The City of Tulsa is partnering with Union Public Schools to offer internships to juniors and seniors each semester who have an interest in learning auto mechanics. This partnership will give students basic job skills that can help them in their path to prosperity.

These student interns will work alongside City of Tulsa employees who maintain the City's fleet of trucks, cars, backhoes and other large equipment and gain the knowledge and experience of working in a vehicle maintenance facility.  

Eighteen students participated in the 2017-2018 school year. A total of 60 students have participated the past three years. There is already a waiting list for next school year.

The City of Tulsa is very proud to offer this program that not only helps with succession planning in the City, but allows the city to build upon Tulsa's workforce, one student at a time. Students from the program are invited to work part-time as Automotive Servicers during the summer months to continue their training. The City has employed five students in summer jobs to date. Forty-three percent of our current Automotive Servicers are graduates of the Learning with a Wrench Program.

Success Stories

Mohit Asnani graduated from the Learning with a Wrench Program and attended the University of Oklahoma for Mechanical Engineering. To help pay for college, he landed a $15.10 per hour job at a car dealership because of the certifications and experience he obtained from the program.  
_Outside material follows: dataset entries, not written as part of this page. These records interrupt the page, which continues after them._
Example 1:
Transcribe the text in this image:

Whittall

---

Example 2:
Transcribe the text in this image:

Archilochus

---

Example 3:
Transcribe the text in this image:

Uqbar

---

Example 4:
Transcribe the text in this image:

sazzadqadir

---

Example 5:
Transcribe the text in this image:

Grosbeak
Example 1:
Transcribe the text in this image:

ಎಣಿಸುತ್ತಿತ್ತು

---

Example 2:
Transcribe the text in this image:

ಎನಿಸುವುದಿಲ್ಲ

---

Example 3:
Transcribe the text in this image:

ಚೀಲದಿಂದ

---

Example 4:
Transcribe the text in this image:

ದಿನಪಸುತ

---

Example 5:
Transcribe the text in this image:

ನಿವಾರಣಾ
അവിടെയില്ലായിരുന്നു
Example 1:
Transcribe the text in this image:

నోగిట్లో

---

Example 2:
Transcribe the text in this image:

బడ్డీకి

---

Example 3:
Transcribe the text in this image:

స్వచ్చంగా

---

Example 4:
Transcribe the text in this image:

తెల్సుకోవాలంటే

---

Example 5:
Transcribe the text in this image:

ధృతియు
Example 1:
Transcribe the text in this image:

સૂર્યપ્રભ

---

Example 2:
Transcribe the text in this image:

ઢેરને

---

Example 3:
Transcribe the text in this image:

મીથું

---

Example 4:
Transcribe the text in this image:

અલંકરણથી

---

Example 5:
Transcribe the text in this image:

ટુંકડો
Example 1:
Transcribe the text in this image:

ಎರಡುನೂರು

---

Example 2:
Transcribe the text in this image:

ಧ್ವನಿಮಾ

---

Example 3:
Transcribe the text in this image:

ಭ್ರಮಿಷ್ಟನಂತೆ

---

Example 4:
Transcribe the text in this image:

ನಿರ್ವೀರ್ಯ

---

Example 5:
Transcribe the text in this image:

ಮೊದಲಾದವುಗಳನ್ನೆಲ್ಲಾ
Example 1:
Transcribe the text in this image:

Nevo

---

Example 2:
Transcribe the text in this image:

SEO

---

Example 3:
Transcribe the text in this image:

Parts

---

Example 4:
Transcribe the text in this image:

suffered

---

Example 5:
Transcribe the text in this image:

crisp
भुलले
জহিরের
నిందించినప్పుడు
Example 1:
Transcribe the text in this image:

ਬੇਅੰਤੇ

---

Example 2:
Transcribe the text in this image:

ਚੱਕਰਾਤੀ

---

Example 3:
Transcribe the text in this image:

Monica Elias graduated from the Learning with a Wrench Program and decided to pursue IT-Automotive education through Oklahoma State University with the goal of starting her own business.

Joseph Maxwell and Cole Wright applied and interviewed for paid summer intern positions as Automotive Servicers within the City of Tulsa’s light and heavy PM vehicle garages following graduation and completion of the Learning with a Wrench Program. They worked during the summer applying the knowledge they learned in the program. At the end of the summer, full-time positions opened up and Joseph and Cole became the program’s first and second participants to become full time city employees.

Jackson Craig graduated from the Learning with a Wrench Program and was hired by the City as an Automotive Servicer in the heavy Preventive Maintenance Shop. He became the program’s third participant to become a full-time employee.

Gary Burr, City of Tulsa EMD Shop Supervisor said this program has been just as successful for his staff as it has the students. "This experience was like nothing I ever expected," Burr said. "Along with mentoring and instructing students during the program, EMD employees have experienced a higher morale in their work groups and a pride in knowing they are impacting the lives of kids who share a similar passion - mechanical operations."

Burr said this program has been just as successful for his staff, resulting in higher morale in their work groups and a pride in knowing they are impacting the lives of kids who share a similar passion for mechanics.